Exercise prompt
When you answer, copy every line of the listing below exactly.

Input data
*** Block opens ***

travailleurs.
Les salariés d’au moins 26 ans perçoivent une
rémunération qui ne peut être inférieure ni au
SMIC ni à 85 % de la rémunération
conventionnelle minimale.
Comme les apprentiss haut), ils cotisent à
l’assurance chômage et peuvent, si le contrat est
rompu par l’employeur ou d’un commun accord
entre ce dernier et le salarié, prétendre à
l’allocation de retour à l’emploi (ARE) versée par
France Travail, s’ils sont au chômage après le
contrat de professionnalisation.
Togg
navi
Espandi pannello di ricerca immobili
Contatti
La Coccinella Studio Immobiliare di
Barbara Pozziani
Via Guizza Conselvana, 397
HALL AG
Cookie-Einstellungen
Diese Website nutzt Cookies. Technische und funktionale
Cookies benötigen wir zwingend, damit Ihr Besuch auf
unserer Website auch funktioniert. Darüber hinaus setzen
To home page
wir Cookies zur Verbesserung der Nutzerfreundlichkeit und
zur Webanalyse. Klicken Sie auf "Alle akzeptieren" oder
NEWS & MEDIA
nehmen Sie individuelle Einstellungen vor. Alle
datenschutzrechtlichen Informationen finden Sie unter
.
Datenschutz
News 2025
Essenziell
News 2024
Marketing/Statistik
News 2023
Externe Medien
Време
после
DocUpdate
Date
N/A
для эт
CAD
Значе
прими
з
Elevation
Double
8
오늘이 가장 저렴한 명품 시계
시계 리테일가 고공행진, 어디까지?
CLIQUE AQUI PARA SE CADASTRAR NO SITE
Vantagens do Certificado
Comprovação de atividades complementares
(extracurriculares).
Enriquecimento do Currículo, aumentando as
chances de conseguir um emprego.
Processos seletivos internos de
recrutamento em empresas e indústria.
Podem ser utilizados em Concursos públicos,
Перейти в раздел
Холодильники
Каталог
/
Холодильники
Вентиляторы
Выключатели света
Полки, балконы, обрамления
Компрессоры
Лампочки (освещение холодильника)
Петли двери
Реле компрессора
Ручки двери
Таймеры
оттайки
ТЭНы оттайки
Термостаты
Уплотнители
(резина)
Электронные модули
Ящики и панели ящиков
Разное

*** Block closes ***

Task result
travailleurs.
Les salariés d’au moins 26 ans perçoivent une
rémunération qui ne peut être inférieure ni au
SMIC ni à 85 % de la rémunération
conventionnelle minimale.
Comme les apprentiss haut), ils cotisent à
l’assurance chômage et peuvent, si le contrat est
rompu par l’employeur ou d’un commun accord
entre ce dernier et le salarié, prétendre à
l’allocation de retour à l’emploi (ARE) versée par
France Travail, s’ils sont au chômage après le
contrat de professionnalisation.
Togg
navi
Espandi pannello di ricerca immobili
Contatti
La Coccinella Studio Immobiliare di
Barbara Pozziani
Via Guizza Conselvana, 397
HALL AG
Cookie-Einstellungen
Diese Website nutzt Cookies. Technische und funktionale
Cookies benötigen wir zwingend, damit Ihr Besuch auf
unserer Website auch funktioniert. Darüber hinaus setzen
To home page
wir Cookies zur Verbesserung der Nutzerfreundlichkeit und
zur Webanalyse. Klicken Sie auf "Alle akzeptieren" oder
NEWS & MEDIA
nehmen Sie individuelle Einstellungen vor. Alle
datenschutzrechtlichen Informationen finden Sie unter
.
Datenschutz
News 2025
Essenziell
News 2024
Marketing/Statistik
News 2023
Externe Medien
Време
после
DocUpdate
Date
N/A
для эт
CAD
Значе
прими
з
Elevation
Double
8
오늘이 가장 저렴한 명품 시계
시계 리테일가 고공행진, 어디까지?
CLIQUE AQUI PARA SE CADASTRAR NO SITE
Vantagens do Certificado
Comprovação de atividades complementares
(extracurriculares).
Enriquecimento do Currículo, aumentando as
chances de conseguir um emprego.
Processos seletivos internos de
recrutamento em empresas e indústria.
Podem ser utilizados em Concursos públicos,
Перейти в раздел
Холодильники
Каталог
/
Холодильники
Вентиляторы
Выключатели света
Полки, балконы, обрамления
Компрессоры
Лампочки (освещение холодильника)
Петли двери
Реле компрессора
Ручки двери
Таймеры
оттайки
ТЭНы оттайки
Термостаты
Уплотнители
(резина)
Электронные модули
Ящики и панели ящиков
Разное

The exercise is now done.